あノンキだね

晴。
最近、おもしろく読み終えた本のうちの一冊が、添田知道『演歌の明治大正史』(岩波新書)。知道は筆名で、本名はさつきという。唖蝉坊添田平吉の長男である。
以下メモ。『ジゴマ』(p.157)。『東京節』の囃し言葉「ラメチャンタラ…」は母から聞いたことがあり知っていたのだが(足立巻一『やちまた』の最初のほうに出て来る「ギッチョンチョン」は、「ラメチャンタラ」につづくものである*1)、「いきな構への帝劇に」から「ポッポと出る汽車どこへ行く」までの歌詞(p.189)は初めて知った。小津安二郎の『東京物語』で、たしか村瀬禪が「あーノンキだねー」と不貞腐れるあのセリフは、どうやら『ノンキ節』(pp.178-79)の囃し言葉であったらしい。『美しき天然』のメロディと『女囚さそり 第41雑居房』の白石加代子(いつ頃から見世物小屋で流れていたか)。「悪魔の辞典」を思わせる『当世字引歌』(p.131)に、「『坊主』は『オキョウノチクオンキ』」(「うるさい人」を「蓄音機」に譬えて云うのはいつ頃までか)。

「アップク、チキリキ、アッパッパア……アッパッパア……」
お下を埃でお化粧した女の子達が、道の真ん中に輪を作って歌っていた。

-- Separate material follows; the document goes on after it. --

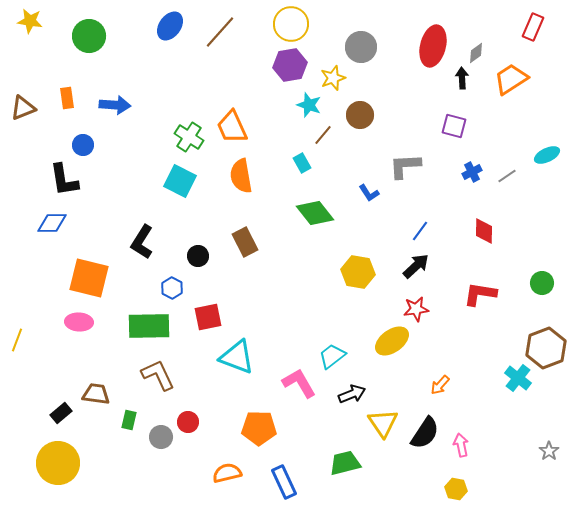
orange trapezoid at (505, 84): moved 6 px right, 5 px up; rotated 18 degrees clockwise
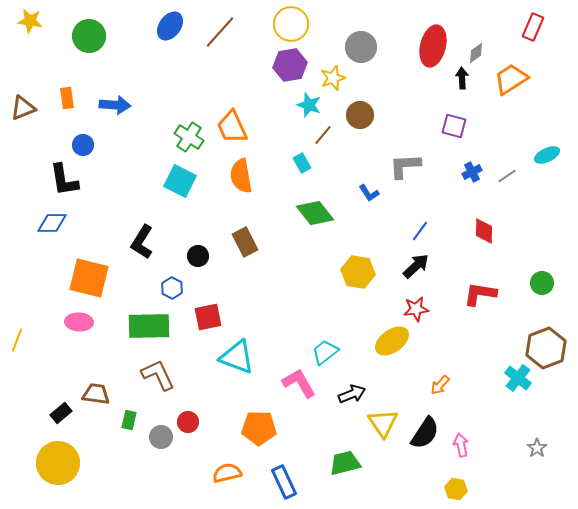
cyan trapezoid at (332, 356): moved 7 px left, 4 px up
gray star at (549, 451): moved 12 px left, 3 px up
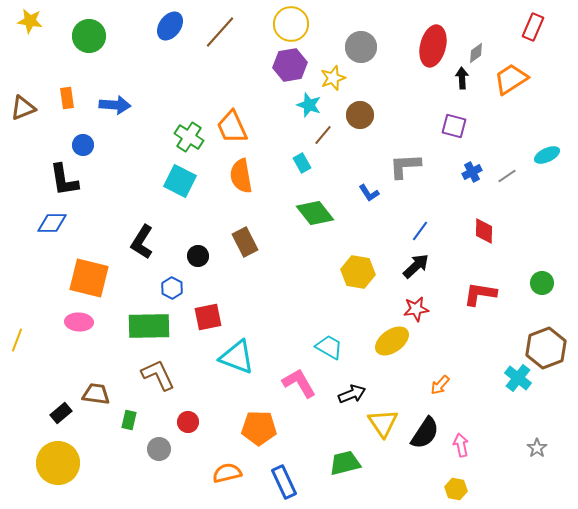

アッパッパアアアア……という涙ぐましい旋律が、霞んだ春の空へのんびりと蒸発して行った。
江戸川乱歩『白昼夢』,光文社文庫版『屋根裏の散歩者』所収,p.429)

この歌、以前から気になっていたけど、『隆盛節』の一節だったのか(p.113)。

*1:同じく『やちまた』に出て来る「マックロケノケ」は、『マックロ節』の一節である。